Ari Shavit, author of My Promised Land: The Triumph and Tragedy of Israel, is an influential Israeli columnist. His book takes its readers through the history of Israel, beginning in 1897 through the current day. But this is not just your typical history book, in the slightest. Shavit "draws on interviews, historical documents, private diaries, and letters, as well as his own family's story, illuminating the pivotal moments of the Zionist century to tell a riveting narrative that is large than the sum of its parts: both personal and national, both deeply human and of profound historical dimension." Each chapter is a glimpse into Israel's history, but I never felt like there were significant gaps. And within each of the chapters, all entitled with a phrase and a year (like "Into the Valley, 1921," "Lydda, 1948" or "J'Accuse, 1999"), Shavit focuses on the stories that make up each chapter in Israel's life. "It is a Zionist book unblinkered by Zionism," writes the New York Times Book Review, "It is about the entirety of the Israeli experience." He does not shy from critiquing Israel, commenting on current political realities that were shaped by historical situations. What I found interesting is that My Promised Land was written in English. It was not meant for Israelis. Instead, it was meant for American Jews. As Jerusalem Post (critically) writes, "Shavit's book gives the American Jewish community the ability to feel comfortable refusing to be inconvenienced for Israel." I viewed My Promised Land differently. Yes, it is the tale of the morally ambiguous Israel, and does give the American Jewish community ability to distance itself from Israel. But I read it as a wonderfully written account of a country that American Jews don't necessarily fully grasp and a book that everyone should read if they have the chance to understand Israel today. To end with a quote from the "Peace, 1993" chapter, describing the Valley of Hulda (currently, a kibbutz; previously, an Arab village)

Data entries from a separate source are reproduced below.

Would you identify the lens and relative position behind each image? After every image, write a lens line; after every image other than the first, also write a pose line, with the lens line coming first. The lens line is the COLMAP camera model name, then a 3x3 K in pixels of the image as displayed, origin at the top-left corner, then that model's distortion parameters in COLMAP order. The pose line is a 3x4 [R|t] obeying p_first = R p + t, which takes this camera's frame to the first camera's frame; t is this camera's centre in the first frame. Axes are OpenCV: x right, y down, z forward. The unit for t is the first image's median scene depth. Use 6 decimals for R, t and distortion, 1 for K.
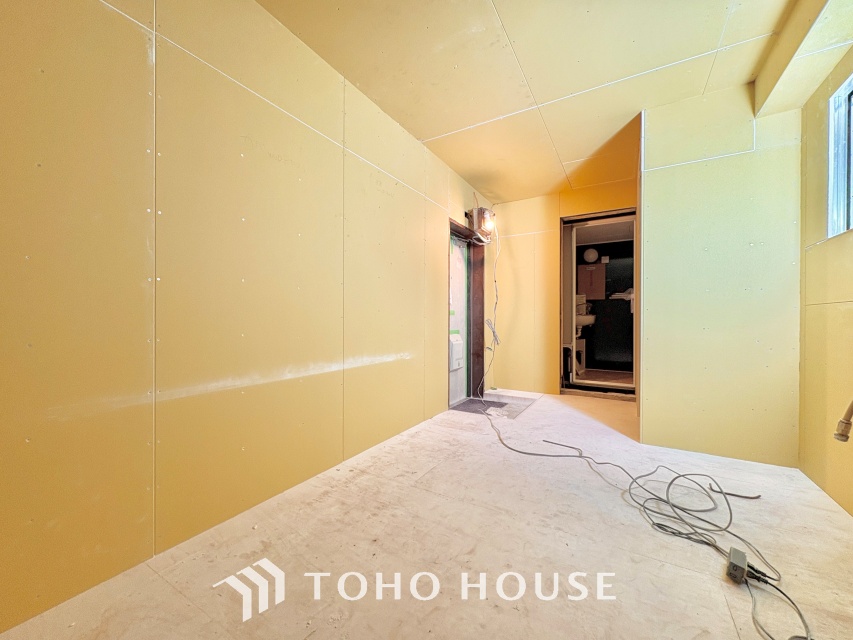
lens RADIAL K [[338.6, 0, 426.5], [0, 338.6, 320.0], [0, 0, 1]] dist [-0.000445, 0.000043]
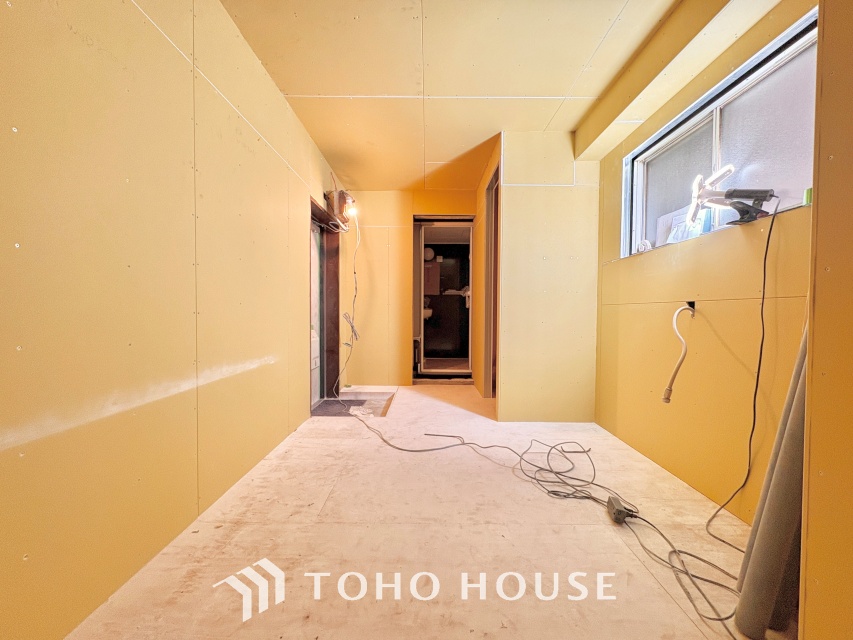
lens RADIAL K [[338.6, 0, 426.5], [0, 338.6, 320.0], [0, 0, 1]] dist [-0.000445, 0.000043]
pose [[0.859731, -0.008931, 0.510669, -0.174142], [-0.003684, 0.999713, 0.023685, -0.010069], [-0.510734, -0.022244, 0.859451, 0.142091]]
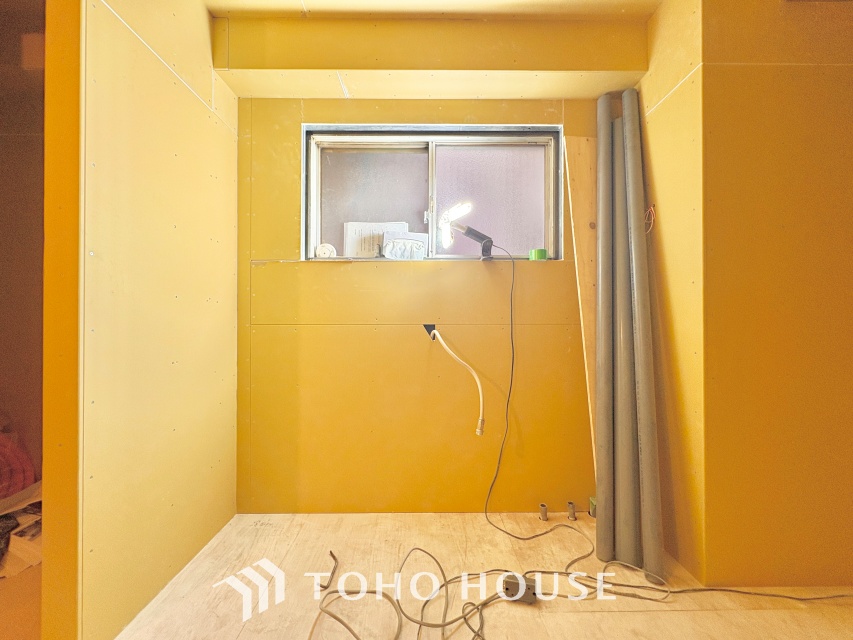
lens RADIAL K [[338.6, 0, 426.5], [0, 338.6, 320.0], [0, 0, 1]] dist [-0.000445, 0.000043]
pose [[-0.521547, 0.002766, 0.853218, 0.094799], [0.000438, 0.999995, -0.002975, -0.043873], [-0.853223, -0.001177, -0.521546, 0.893949]]
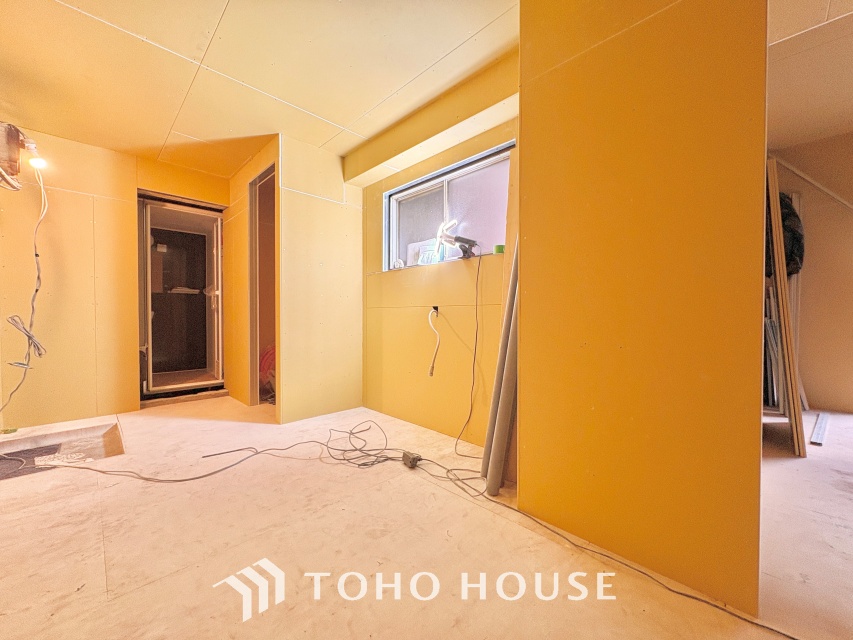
lens RADIAL K [[338.6, 0, 426.5], [0, 338.6, 320.0], [0, 0, 1]] dist [-0.000445, 0.000043]
pose [[0.245448, -0.013593, 0.969315, -0.367331], [-0.000365, 0.999900, 0.014114, -0.006677], [-0.969410, -0.003818, 0.245418, 0.248464]]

Hulda is here to stay. And Hulda has no solution. Hulda says peace shall not be. I descend the hill to the well, the vineyard. It's so beautiful and calm here. But the soil is hard. The land is cursed. For it is here, in the Valley of Hulda, that history's door creaked open on April 6, 1948. It is precisely here, at the end of the Herzl forest, that the Jews crossed the threshold between the commune's oil grove and Jamal Munheir's fields and entered the forbidden....Here, by the old well of Hulda, we moved from one phase of our history to another, from one sphere of morality to another. So all that has haunted us ever since is right here. All that will go on haunting us is right here. Generation after generation. War after war.